_Assignment_
Please pull out each line from the records below that contains the word "value".

[Collection entries]
* * * * * * *

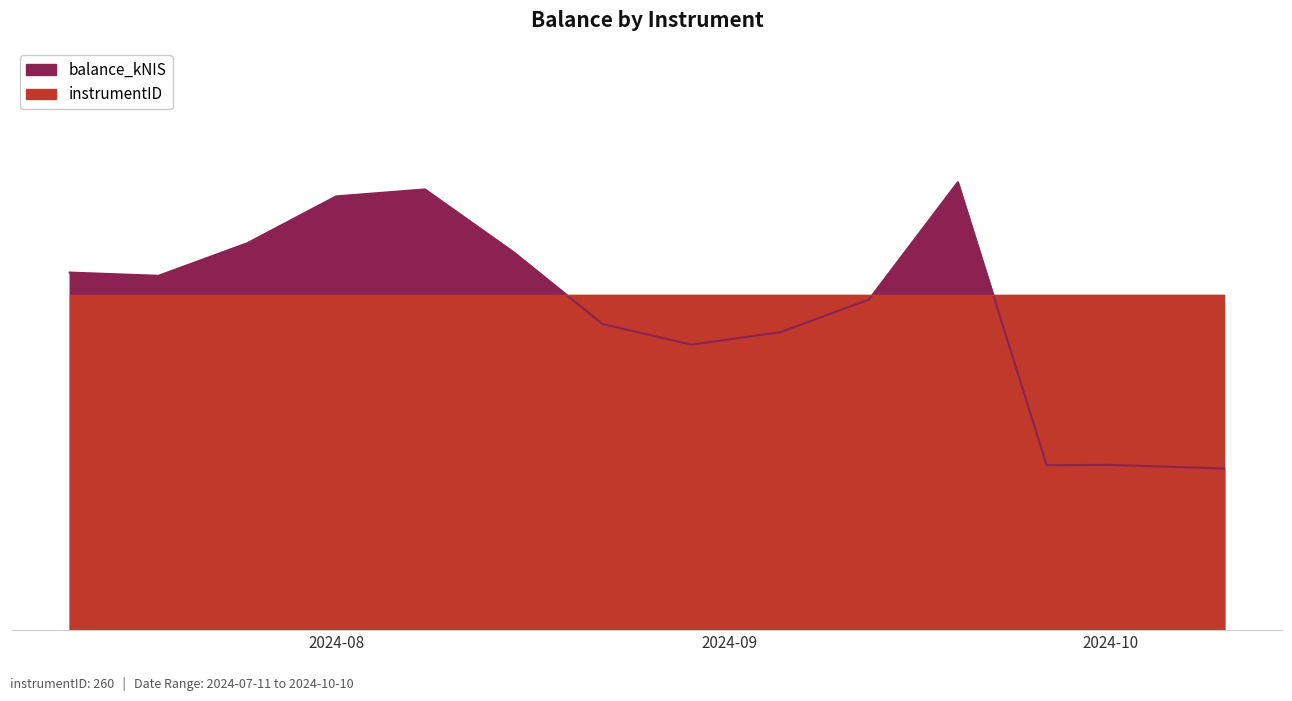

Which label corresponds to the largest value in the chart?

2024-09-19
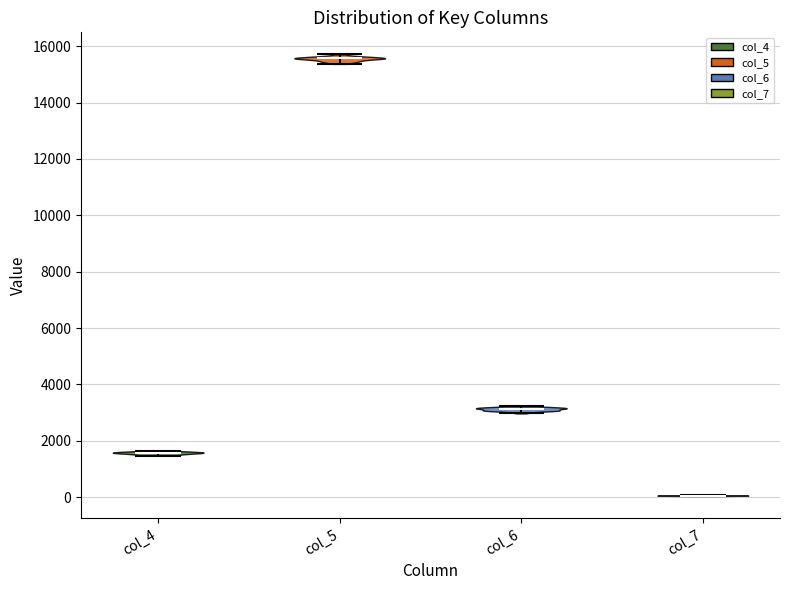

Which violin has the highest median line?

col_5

* * * * * * *

_Exercise answer_
Which label corresponds to the largest value in the chart?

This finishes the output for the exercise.